Although none of these risk factors is a certain predictor of snapping, there are associated warning signs, Raison said. If a person becomes unusually paranoid or suspicious, believes someone is out to get him or her, or says God told him or her to kill someone, these all indicate that the person may do something to harm someone else. They may stop bathing, become extremely agitated, and "go from 0 to 60 in a second," he said.

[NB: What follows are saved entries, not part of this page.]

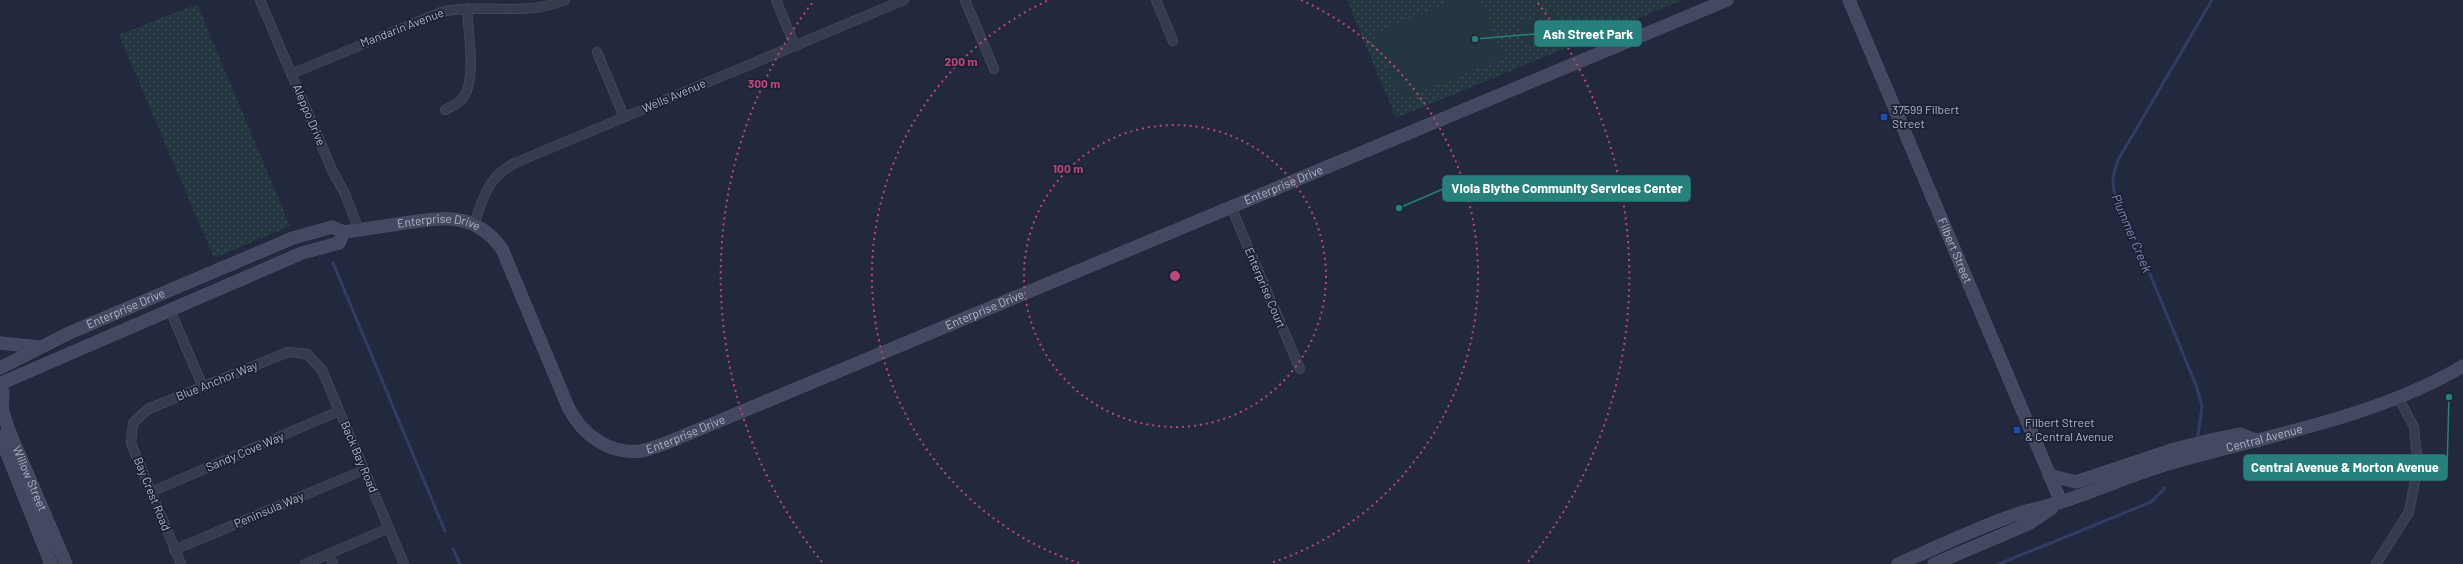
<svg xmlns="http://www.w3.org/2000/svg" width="2463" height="564" font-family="Barlow,sans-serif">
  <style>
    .park { fill: url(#park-dots) }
    .garden { fill: #24363f }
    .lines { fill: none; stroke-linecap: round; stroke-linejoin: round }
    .stream { stroke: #323d64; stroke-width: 3 }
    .street-casing { stroke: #515669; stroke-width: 10 }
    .secondary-casing { stroke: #515669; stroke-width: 13 }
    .street { stroke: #363b4e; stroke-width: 9 }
    .secondary { stroke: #444961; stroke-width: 12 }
    .ring { fill: none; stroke: #bd477c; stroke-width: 2; stroke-dasharray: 2 4 }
    .transit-dot { fill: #1a4fb4; stroke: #1b2032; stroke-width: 1.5 }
    .labels { text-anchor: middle; stroke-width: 3.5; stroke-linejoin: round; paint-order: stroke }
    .street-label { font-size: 12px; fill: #b1b6c9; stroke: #1b2032 }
    .poi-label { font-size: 12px; fill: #b1b6c9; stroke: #1b2032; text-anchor: start }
    .water-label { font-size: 13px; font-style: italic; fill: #7f8bb7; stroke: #1b2032 }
    .centre { fill: #bd477c; stroke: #1b2032; stroke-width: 2 }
    .ring-label { font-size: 12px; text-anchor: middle; font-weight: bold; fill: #bd477c; stroke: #1b2032; stroke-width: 3.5; stroke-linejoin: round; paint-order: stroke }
    .leader { fill: none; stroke: #27807c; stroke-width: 1.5 }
    .callout-dot { fill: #27807c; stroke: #1b2032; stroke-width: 1.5 }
    .callout { fill: #27807c; stroke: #27807c; stroke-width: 1.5 }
    .callout-label { font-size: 13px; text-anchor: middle; font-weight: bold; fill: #fff }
  </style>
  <defs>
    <pattern id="park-dots" width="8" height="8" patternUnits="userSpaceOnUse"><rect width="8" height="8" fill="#24363f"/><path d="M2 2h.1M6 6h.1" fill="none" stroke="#415159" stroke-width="1.8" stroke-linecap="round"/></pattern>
  </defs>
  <rect width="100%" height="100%" fill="#22283e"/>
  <g class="park">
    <path d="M 1347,0 L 1683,0 L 1396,118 Z"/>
    <path d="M 197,4 L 290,226 L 214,258 L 119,35 Z"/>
  </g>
  <g class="garden">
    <path d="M 1453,0 L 1481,0 L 1504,58 L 1410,96 L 1398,91 L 1373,35 Z"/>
    <path d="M 1554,9 L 1562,30 L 1527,45 L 1518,23 Z"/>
  </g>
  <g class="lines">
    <g class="stream">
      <path d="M 333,263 L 445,531"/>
      <path d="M 2198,435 L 2202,406 L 2196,385 L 2123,209 C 2111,190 2110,182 2118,160 L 2212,0"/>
      <path d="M 453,549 L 460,564"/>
      <path d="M 1999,564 L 2151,502 L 2165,488"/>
    </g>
    <defs>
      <g id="street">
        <path d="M 260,0 L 332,170 L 345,194 L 359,230"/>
        <path d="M 776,0 L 795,46"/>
        <path d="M 965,0 L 994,69"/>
        <path d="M 1156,0 L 1173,41"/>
        <path d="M 597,52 L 624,117"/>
        <path d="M 291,74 L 441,12 C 482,3 526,17 565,0"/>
        <path d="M 445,110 C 451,107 458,104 463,98 C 477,79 468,31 467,8"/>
        <path d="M 1231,207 L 1300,369"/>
        <path d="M 474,224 C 484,196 487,178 515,163 L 904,0"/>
        <path d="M 170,310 L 203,387"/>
        <path d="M 151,492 L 339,411"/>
        <path d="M 174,550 L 364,470"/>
        <path d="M 329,554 L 333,564"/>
        <path d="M 181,564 L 131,443 L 133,423 L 148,409 L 288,352 L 307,354 L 322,370 L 404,564"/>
        <path d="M 305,564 L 389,528"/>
        <path d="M 2376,564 L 2409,512 L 2418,465 L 2414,427 L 2399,399"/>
      </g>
      <g id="secondary">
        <path id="s1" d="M 1849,0 L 2061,502"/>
        <path d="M 0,343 L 39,347"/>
        <path id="s2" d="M 0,368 L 69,333 L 293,238 L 332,227 L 344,232 C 364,229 385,226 405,223 C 445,217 475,212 502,249 L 569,409 C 583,435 610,455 641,451 C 657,448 673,440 688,434 L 1727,0"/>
        <path d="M 4,382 L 302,253 L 339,243 L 344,232"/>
        <path id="s3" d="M 3,392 L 2,408 L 8,428 L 66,564"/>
        <path d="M 0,436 L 51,564"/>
        <path d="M 2049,475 L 2076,482 L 2175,449 L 2215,439 L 2240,434 L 2258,441"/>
        <path id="s4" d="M 1898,564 C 1938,547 1980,526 2020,513 C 2034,509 2048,506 2061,502 C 2101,489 2138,472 2178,461 C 2274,434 2376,417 2463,366"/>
        <path d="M 1934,564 L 2028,524 L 2052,508"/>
      </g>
    </defs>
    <use href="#street" class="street-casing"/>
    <use href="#secondary" class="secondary-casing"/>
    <use href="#street" class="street"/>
    <use href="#secondary" class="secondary"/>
  </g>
  <g class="ring">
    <circle cx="1175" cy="276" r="151"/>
    <path d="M1079 563A303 303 0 0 1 1049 0M1301 0A303 303 0 0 1 1271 563"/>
    <path d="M822 562A454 454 0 0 1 812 3M1538 3A454 454 0 0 1 1528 562"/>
  </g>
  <g class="transit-dot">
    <rect x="1880" y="113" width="8" height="8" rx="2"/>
    <rect x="2013" y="426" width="8" height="8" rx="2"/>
  </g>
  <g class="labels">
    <g class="street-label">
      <text transform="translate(402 28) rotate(-21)" y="4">Mandarin Avenue</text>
      <text transform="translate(674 96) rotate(-23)" y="4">Wells Avenue</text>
      <text transform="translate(309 115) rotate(67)" y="4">Aleppo Drive</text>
      <text dy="4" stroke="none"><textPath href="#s2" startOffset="1501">Enterprise Drive</textPath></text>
      <text dy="4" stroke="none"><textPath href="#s2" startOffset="470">Enterprise Drive</textPath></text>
      <text dy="4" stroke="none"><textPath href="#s1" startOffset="272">Filbert Street</textPath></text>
      <text transform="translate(1265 288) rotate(67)" y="4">Enterprise Court</text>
      <text dy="4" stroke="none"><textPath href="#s2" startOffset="139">Enterprise Drive</textPath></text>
      <text dy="4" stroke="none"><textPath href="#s2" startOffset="1177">Enterprise Drive</textPath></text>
      <text transform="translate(217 381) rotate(-22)" y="4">Blue Anchor Way</text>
      <text dy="4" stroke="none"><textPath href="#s2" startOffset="853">Enterprise Drive</textPath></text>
      <text dy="4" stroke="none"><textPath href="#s4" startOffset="388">Central Avenue</textPath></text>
      <text transform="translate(245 452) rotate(-23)" y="4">Sandy Cove Way</text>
      <text transform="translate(359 457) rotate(67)" y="4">Back Bay Road</text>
      <text dy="4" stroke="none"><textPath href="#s3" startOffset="92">Willow Street</textPath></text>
      <text transform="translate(152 494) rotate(68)" y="4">Bay Crest Road</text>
      <text transform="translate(269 510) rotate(-23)" y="4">Peninsula Way</text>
    </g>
    <g class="poi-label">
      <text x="1892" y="114">37599 Filbert<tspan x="1892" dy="14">Street</tspan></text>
      <text x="2025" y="427">Filbert Street<tspan x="2025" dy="14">&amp; Central Avenue</tspan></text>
    </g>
    <g class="water-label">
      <text transform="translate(2132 233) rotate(67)" y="5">Plummer Creek</text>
    </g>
  </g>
  <circle cx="1175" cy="276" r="6" class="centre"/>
  <g class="ring-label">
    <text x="961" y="66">200 m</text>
    <text x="764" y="88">300 m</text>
    <text x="1068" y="173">100 m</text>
  </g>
  <path class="leader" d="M1475 39L1535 34M1399 208L1443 189M2449 397L2447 468"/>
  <g class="callout-dot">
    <circle cx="1475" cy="39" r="4"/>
    <circle cx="1399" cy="208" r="4"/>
    <circle cx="2449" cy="397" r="4"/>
  </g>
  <g class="callout">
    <rect x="1535" y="21" width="106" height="25" rx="4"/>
    <rect x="1443" y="176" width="247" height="25" rx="4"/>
    <rect x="2244" y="455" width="203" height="25" rx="4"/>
  </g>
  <g class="callout-label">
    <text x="1588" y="39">Ash Street Park</text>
    <text x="1567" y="193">Viola Blythe Community Services Center</text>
    <text x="2345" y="472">Central Avenue &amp; Morton Avenue</text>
  </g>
</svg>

If delusions can contribute to violent behavior, what about flashbacks? Experts say people who suffer post-traumatic stress disorder are unlikely to act violently while experiencing a flashback. The range of emotions that a PTSD patient feels during a flashback -- fear, anxiety, dread, a sense of shock -- usually does not lead to a violent action, Rossiter said. The association between mental illness and snapping is controversial, some say. Most people with mental illness are not violent, said Dr. Roland Segal, a forensic psychiatrist in Phoenix, Arizona.
Life experiences can also contribute to snapping. When mental health professionals evaluate perpetrators of violent crimes, they look at relevant defining events and personality traits, he said. For example, the person may have experienced or witnessed violence or abuse early in life, Segal said.
Studies have shown that brain injury increases the risk of violent and aggressive behavior. Damage or abnormalities in the frontal lobe -- a brain area that regulates movement, inhibition, emotions and general behaviors -- has been linked to violent behavior. A 2007 study from the American Journal of Psychiatry found an association between violence and cortical thinning in some areas of the frontal lobe.
Damage to the brain's temporal lobe, which contains structures involved in fear response, has also been suggested to have a connection to violence. "If a person has damage to the frontal or the temporal lobe, perhaps they cannot identify or evaluate the fear appropriately, and perhaps their response is of a more physical nature," Segal said.
Other warning signs include feelings of being hopeless, ashamed and trapped, Raison said. People with these feelings may announce ahead of time that they are going to kill someone else or themselves, which increases the likelihood that they will follow through with violence.
When people who are not psychotic are committing a homicide, some dehumanize or blind themselves to the person they're shooting, Ash said.
"It's striking when you talk to people who have done things like this, how they're really preoccupied with their own feeling and have in their mind stopped thinking of the other person as real full human being," he said.
If the warning signs are strong, the person should be taken to a hospital's emergency room, Raison said. Most ERs have the capacity to determine if someone is a danger to himself or others. In California, residents can call police to have someone evaluated, and then hospitalized if needed.
"You can't hold people forever, but this is the best thing society has at this point," Raison said.
Even 48 to 72 hours of treatment for psychosis reduces the risk of violence if a person has "just blown a fuse," he said.
Why some people snap and others don't is still a mystery, experts say.
"It's not possible to say that if you have A and you add B, and then C, that's going to equal violence," Segal said.